Für Putins Propagandisten ist der internationale Schlagerwettbewerb eine "satanische" Veranstaltung zwischen "Dämonismus und Gottlosigkeit". Europa müsse dafür "bestraft" werden: "Das nächste Mal werden sie wahrscheinlich sogar Sex haben."

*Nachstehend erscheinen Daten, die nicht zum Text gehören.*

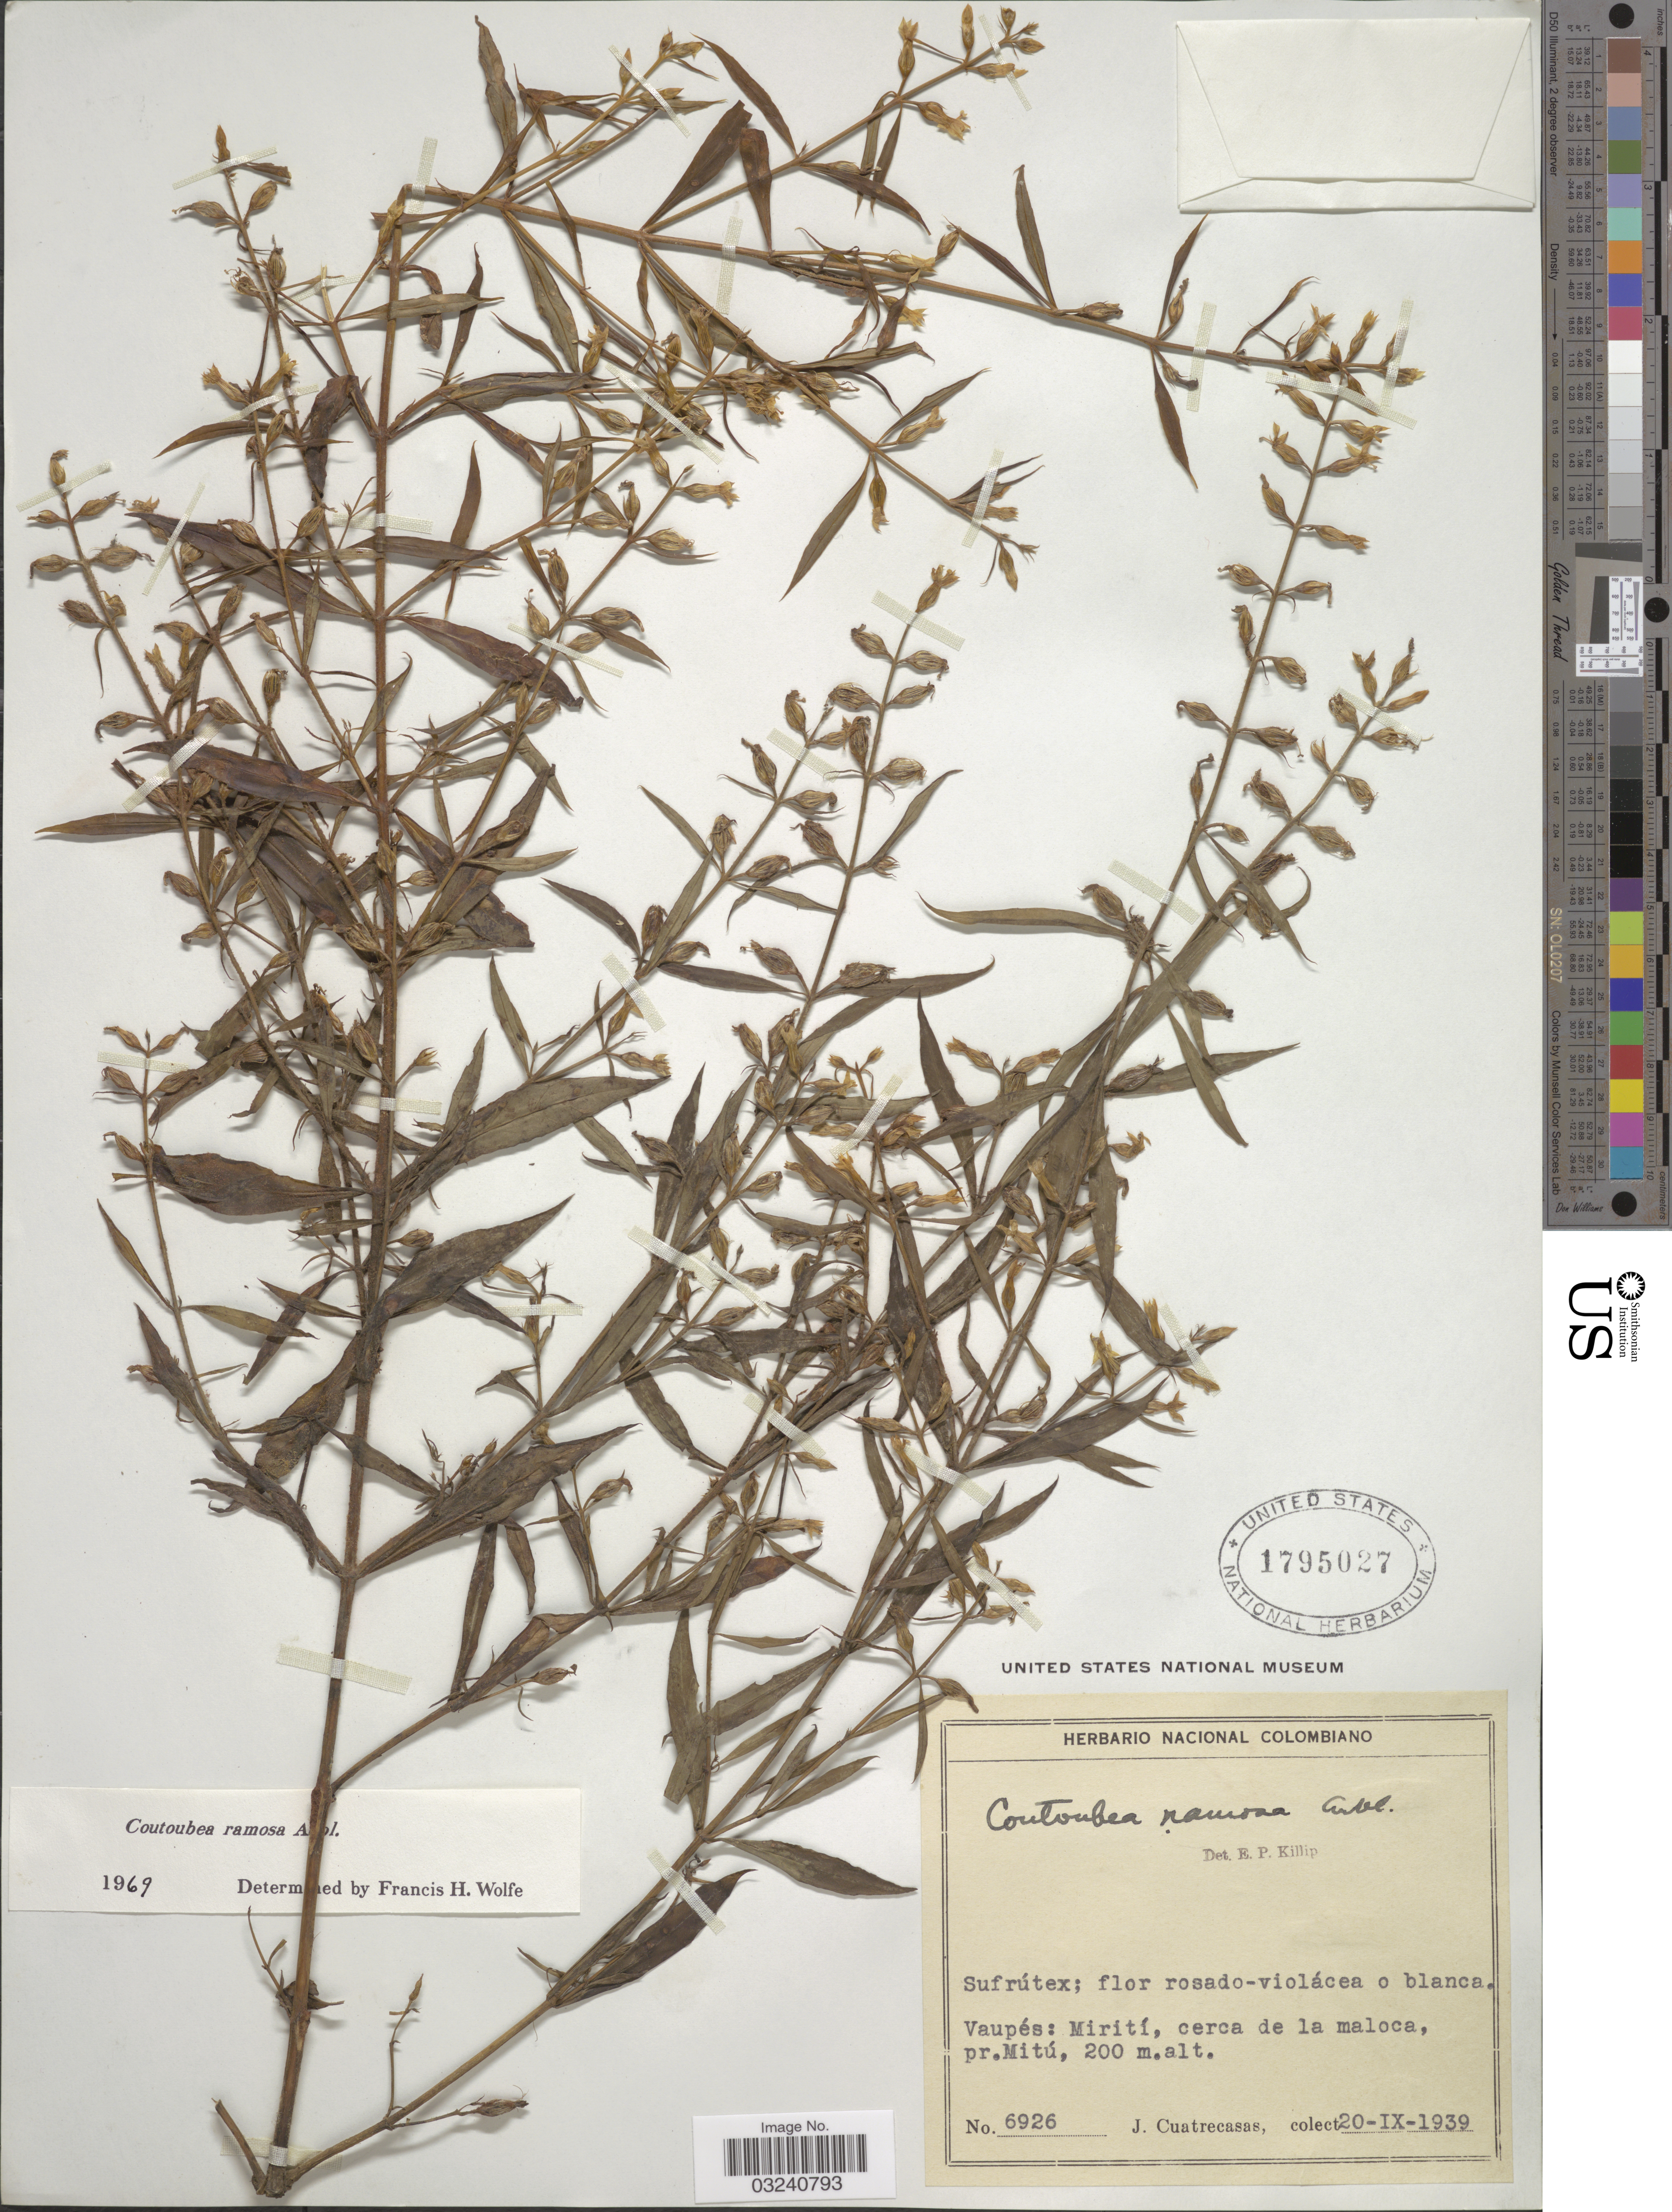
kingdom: Plantae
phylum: Tracheophyta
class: Magnoliopsida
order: Gentianales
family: Gentianaceae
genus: Coutoubea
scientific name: Coutoubea ramosa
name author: Aubl.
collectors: J. Cuatrecasas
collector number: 6926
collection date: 1939-09-20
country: Colombia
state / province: Vaupés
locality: Mirití, cerca de la maloca, pr. Mitú.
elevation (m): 200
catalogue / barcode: US 1795027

Über dieses Thema berichtet: BR24 am .

Für den russischen Militärblogger Roman Aljechin (120.000 Fans) ist es höchste Zeit, dass die "degenerierten und korrupten Europäer" für den Eurovision Song Contest (ESC) zur Verantwortung gezogen werden. Vermutlich würden das eines Tages arabische Migranten erledigen: "In diesem Krieg wird derjenige gestärkt, der die zuverlässigste moralische und spirituelle Unterstützung hat und auf Gott vertraut. Unser Vertrauen auf ihn wird immer inniger und das macht uns glücklich!" Europas größte TV-Show sei dem "Dämonismus und der Gottlosigkeit" gewidmet, wer sich so etwas ansehe, habe eine "Grenze" passiert, hinter der es kein Zurück mehr gebe: "Wir können keine Verbündeten und Freunde mehr sein."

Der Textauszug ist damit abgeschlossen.